You could also look for support groups (either in your city or online) that bring together the loved ones of OCD sufferers. Additionally, it would be beneficial to follow some of the leading OCD organizations, such as the International OCD Foundation and Made of Millions, on social media.
“This is not something either of you is alone in. These are opportunities to connect with the one you love and allow for a greater understanding of each other.”
Here are a few other tangible things you can do to support someone with OCD, according to Magdalena Cadet, MD:
- Be patient and don’t dismiss or minimize their pain. Make sure to acknowledge what your partner is feeling and offer empathy, especially because it can be hard for someone with OCD to open up about what’s going on in their head. If this is the case, encourage them to share a story about a character or an event that resembles what they’re feeling. You could say something like, “I’m all ears and I’m not here to judge. You can be honest with me.”
- Understand their obsessive thoughts, their triggers, and anxieties that make up a particular OCD episode. Dr. Cadet suggests creating a secret code word or signal to let your partner know you are noticing their triggers.
- Practice self-care and keep strong, healthy boundaries in place so that OCD doesn’t dominate your lives entirely. You might feel like you need to look out for your partner at all times, but it’s just as important to keep yourself mentally and physically healthy. Don’t sacrifice the things you like to do, whether that’s going to the gym or reading a book. As for boundaries, it’d be good to talk to a professional on just how you can help your partner overcome an episode. For example, if you notice that your partner is having a particularly bad day, you might need to back off if that person is not in any danger. But if you notice your partner is having a good day, you can encourage them to continue resisting their compulsions as much as possible.
- Try to destigmatize OCD with your partner or family member. Help them acknowledge that many individuals live with some form of illness and they aren’t alone.

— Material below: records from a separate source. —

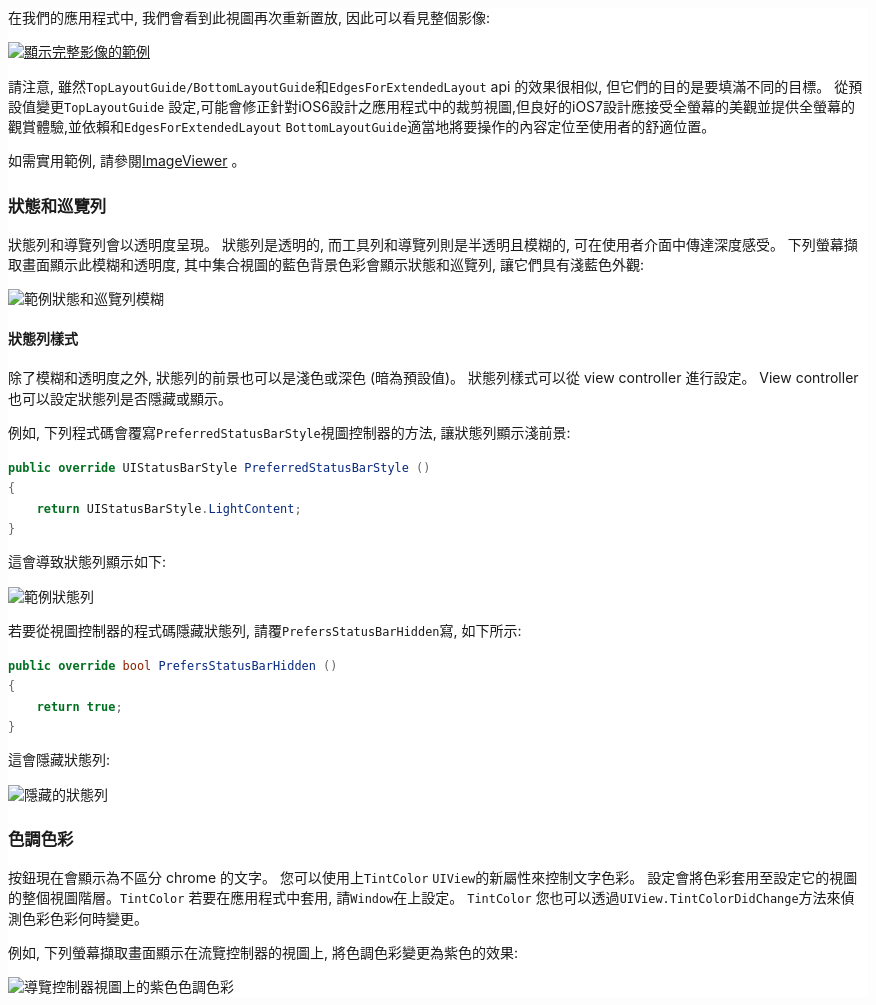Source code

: 在我們的應用程式中, 我們會看到此視圖再次重新置放, 因此可以看見整個影像:

 [![](ios7-ui-images/good.png "顯示完整影像的範例")](ios7-ui-images/good.png#lightbox)

請注意, 雖然`TopLayoutGuide/BottomLayoutGuide`和`EdgesForExtendedLayout` api 的效果很相似, 但它們的目的是要填滿不同的目標。 從預設值變更`TopLayoutGuide` 設定,可能會修正針對iOS6設計之應用程式中的裁剪視圖,但良好的iOS7設計應接受全螢幕的美觀並提供全螢幕的觀賞體驗,並依賴和`EdgesForExtendedLayout` `BottomLayoutGuide`適當地將要操作的內容定位至使用者的舒適位置。

如需實用範例, 請參閱[ImageViewer](https://docs.microsoft.com/samples/xamarin/ios-samples/ios7-ui-updates/) 。

### <a name="status-and-navigation-bars"></a>狀態和巡覽列

狀態列和導覽列會以透明度呈現。 狀態列是透明的, 而工具列和導覽列則是半透明且模糊的, 可在使用者介面中傳達深度感受。 下列螢幕擷取畫面顯示此模糊和透明度, 其中集合視圖的藍色背景色彩會顯示狀態和巡覽列, 讓它們具有淺藍色外觀:

 ![](ios7-ui-images/transparent-navbar.png "範例狀態和巡覽列模糊")

#### <a name="status-bar-styles"></a>狀態列樣式

除了模糊和透明度之外, 狀態列的前景也可以是淺色或深色 (暗為預設值)。 狀態列樣式可以從 view controller 進行設定。 View controller 也可以設定狀態列是否隱藏或顯示。

例如, 下列程式碼會覆寫`PreferredStatusBarStyle`視圖控制器的方法, 讓狀態列顯示淺前景:

```csharp
public override UIStatusBarStyle PreferredStatusBarStyle ()
{
    return UIStatusBarStyle.LightContent;
}
```

這會導致狀態列顯示如下:

 ![](ios7-ui-images/light-status-bar.png "範例狀態列")

若要從視圖控制器的程式碼隱藏狀態列, 請覆`PrefersStatusBarHidden`寫, 如下所示:

```csharp
public override bool PrefersStatusBarHidden ()
{
    return true;
}
```

這會隱藏狀態列:

 ![](ios7-ui-images/status-bar-hidden.png "隱藏的狀態列")

### <a name="tint-color"></a>色調色彩

按鈕現在會顯示為不區分 chrome 的文字。 您可以使用上`TintColor` `UIView`的新屬性來控制文字色彩。 設定會將色彩套用至設定它的視圖的整個視圖階層。`TintColor` 若要在應用程式中套用, 請`Window`在上設定。 `TintColor` 您也可以透過`UIView.TintColorDidChange`方法來偵測色彩色彩何時變更。

例如, 下列螢幕擷取畫面顯示在流覽控制器的視圖上, 將色調色彩變更為紫色的效果:

 ![](ios7-ui-images/tint-color.png "導覽控制器視圖上的紫色色調色彩")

- Allow your partner to perform the compulsive behavior and rituals even if there is a feeling of shame and discomfort. But as always, consult with your partner’s therapist on how you should respond to your partner’s OCD episodes, as it all depends on a person’s treatment course.
- Be aware of your partner’s treatment if they are willing to share it with you. Sometimes you can’t try to completely control your partner’s environments because allowing them to be exposed to the trigger is part of their treatment. Other times, constantly reassuring a person that their compulsions are okay may not be the best thing to do, as that can help reinforce the behavior. For this reason, it’s best to consult a professional.
- Love your partner and make sure they know you are there for them. As in every other relationship, use your actions to let them know how much you care. Schedule a date night and be flexible if they need to change it up. Try to remember the reasons you fell in love and discover brand-new ones every day. Most importantly, understand that your partner has a disorder that is out of their control and you shouldn’t blame them whenever their intrusive thoughts or compulsions act up.
Although there is no one specific formula to what your relationship with someone who has OCD should look like, the foundations of communication and being understanding are key—just like any other relationship.
Be mindful when your partner reveals their diagnosis, and try to learn as much about OCD as possible. If you have no idea where to begin researching, check out resources like Peace of Mind or the International OCD Foundation.